In the studio
The Beatles started recording Hey Jude on 29 July 1968. That first session was more of a rehearsal than a proper session: The Beatles knew it would be their next single, and dedicated the time to perfecting the arrangement.
Paul McCartney sang and played piano, John Lennon was on acoustic guitar, George Harrison played electric guitar and Ringo Starr was on drums. They recorded six takes, only three of which were complete, and each notably shorter than the final version. One of these was later released on Anthology 3.
On Hey Jude, when we first sat down and I sang 'Hey Jude...', George went 'nanu nanu' on his guitar. I continued, 'Don't make it bad...' and he replied 'nanu nanu'. He was answering every line - and I said, 'Whoa! Wait a minute, now. I don't think we want that. Maybe you'd come in with answering lines later. For now I think I should start it simply first.' He was going, 'Oh yeah, OK, fine, fine.' But it was getting a bit like that. He wasn't into what I was saying...

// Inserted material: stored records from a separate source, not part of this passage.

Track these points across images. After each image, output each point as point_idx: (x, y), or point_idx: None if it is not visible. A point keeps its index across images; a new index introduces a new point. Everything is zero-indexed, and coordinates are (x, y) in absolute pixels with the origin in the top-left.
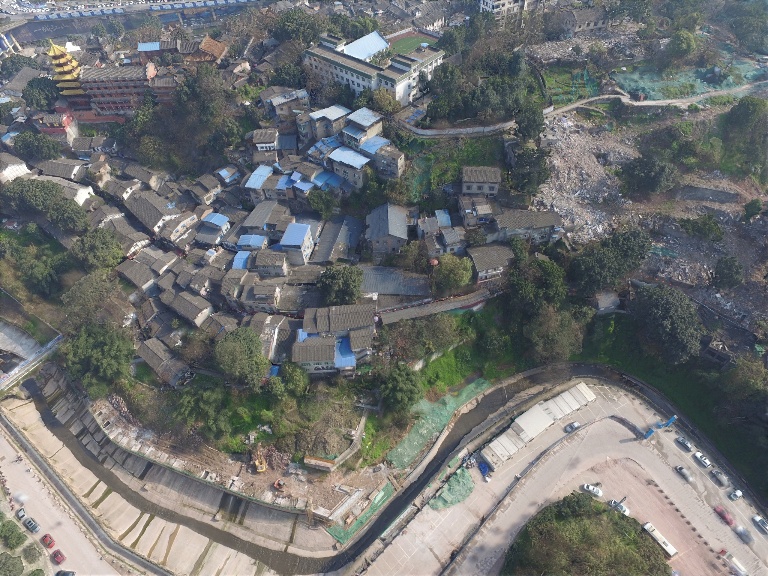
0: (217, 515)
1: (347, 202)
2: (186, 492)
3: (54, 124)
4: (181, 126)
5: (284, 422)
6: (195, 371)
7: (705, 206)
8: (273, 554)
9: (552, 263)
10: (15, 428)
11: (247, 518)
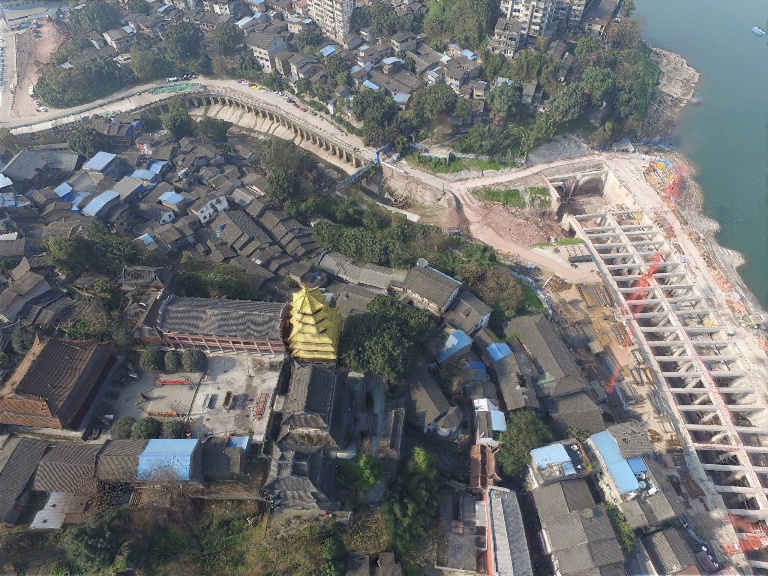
0: None
1: None
2: None
3: None
4: None
5: None
6: None
7: None
8: None
9: None
10: (343, 147)
11: None
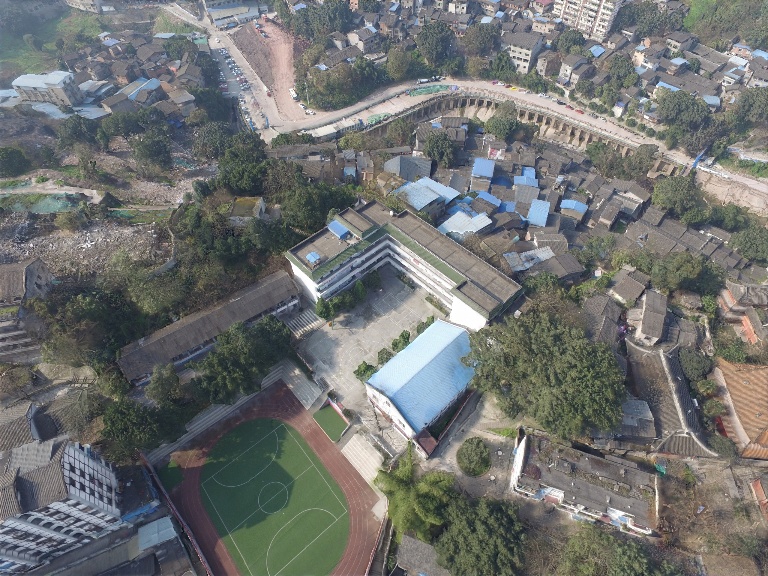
0: None
1: None
2: None
3: None
4: None
5: None
6: None
7: (124, 161)
8: None
9: (278, 144)
10: None
11: None
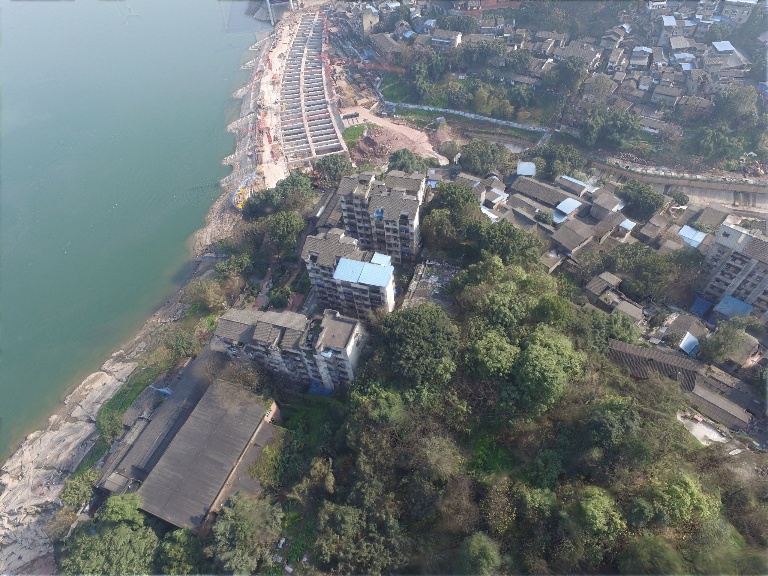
0: (736, 203)
1: (729, 36)
2: (705, 195)
3: (473, 8)
4: (573, 2)
5: (765, 148)
6: (682, 130)
7: None
8: None
9: None
10: None
11: (758, 202)
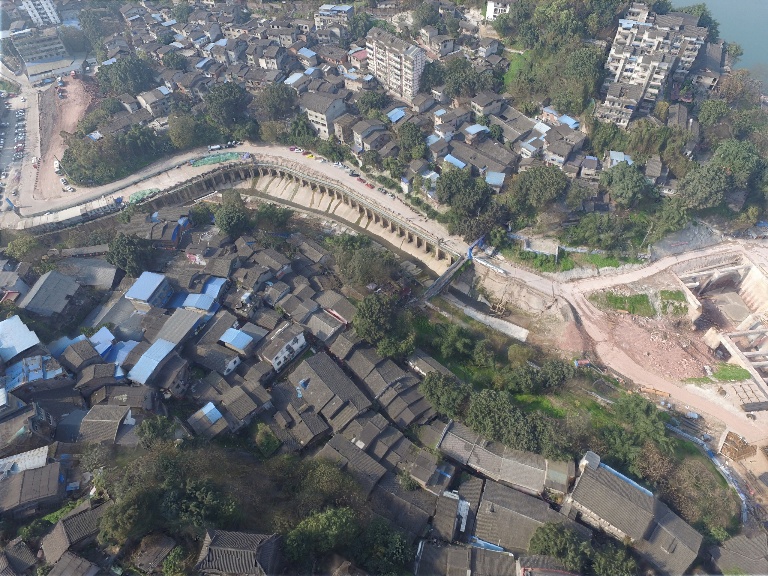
0: None
1: None
2: None
3: None
4: (260, 520)
5: None
6: None
7: None
8: (257, 195)
9: None
10: (424, 237)
11: None
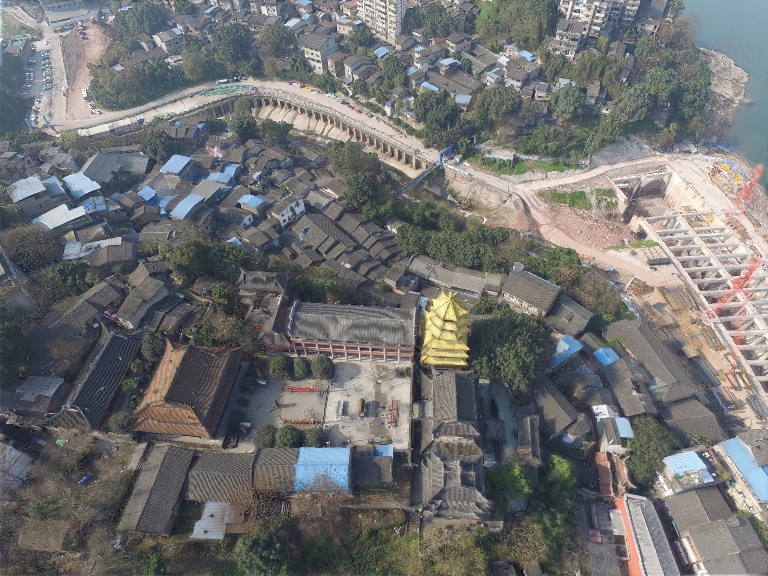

I did want to insist that there shouldn't be an answering guitar phrase in Hey Jude - and that was important to me - but of course if you tell a guitarist that, and he's not as keen on the idea as you are, it looks as if you're knocking him out of the picture. I think George felt that: it was like, 'Since when are you going to tell me what to play? I'm in The Beatles too.' So I can see his point of view.
The next evening The Beatles continued working on the track, recording takes 7-23. George Harrison didn't perform, so waited in the studio control room. The session was filmed for a documentary by the National Music Council of Great Britain, who captured the group playing and chatting for a short colour film called Music!
At the end of the session George Martin made a rough mix of the song, in order to score it for the orchestra that was booked for 1 August.
Hey Jude has become a classic. It felt good recording it. We put it down a couple of times - trying to get it right - and, like everything else, it just clicked. That's how it should be.
On 31 July The Beatles decamped to Trident, a studio in London's Wardour Street, which had eight-track recording facilities. They began re-recording Hey Jude, laying down four takes of the song's rhythm track.
There is an amusing story about recording it. We were at Trident Studios in Soho, and Ringo walked out to go to the toilet and I hadn't noticed. The toilet was only a few yards from his drum booth, but he'd gone past my back and I still thought he was in his drum booth. I started what was the actual take, and Hey Jude goes on for hours before the drums come in and while I was doing it I suddenly felt Ringo tiptoeing past my back rather quickly, trying to get to his drums. And just as he got to his drums, boom boom boom, his timing was absolutely impeccable. So I think when those things happen, you have a little laugh and a light bulb goes off in your head and you think, This is the take! And you put a little more into it. You think, oh, fuck! This has got to be the take, what just happened was so magic! So we did that and we made a pretty good record.
Many Years From Now, Barry Miles
The song was completed the next day. McCartney added his bass and lead vocals, and the other Beatles contributed backing vocals. Then the 36-strong orchestra added backing for Hey Jude's lengthy four-chord coda The classical musicians were also offered a double fee for clapping and singing along to the 'nah nah nah' chant.
Most of the musicians were happy to oblige, especially as it meant a doubled fee, but there was one dissenter who reportedly walked out, saying "I'm not going to clap my hands and sing Paul McCartney's bloody song!"
Hey Jude contains an unedited expletive, which is often played by radio stations to this day. In the final verse, John Lennon sang "Let her into" instead of "Let her under your skin". His cry of "Oh!", followed by "Fucking hell", remains in the final mix.
I was told about it at the time but could never hear it. But once I had it pointed out I can't miss it now. I have a sneaking suspicion they knew all along, as it was a track that should have been pulled out in the mix. I would imagine it was one of those things that happened - it was a mistake, they listened to it and thought, 'doesn't matter, it's fine'.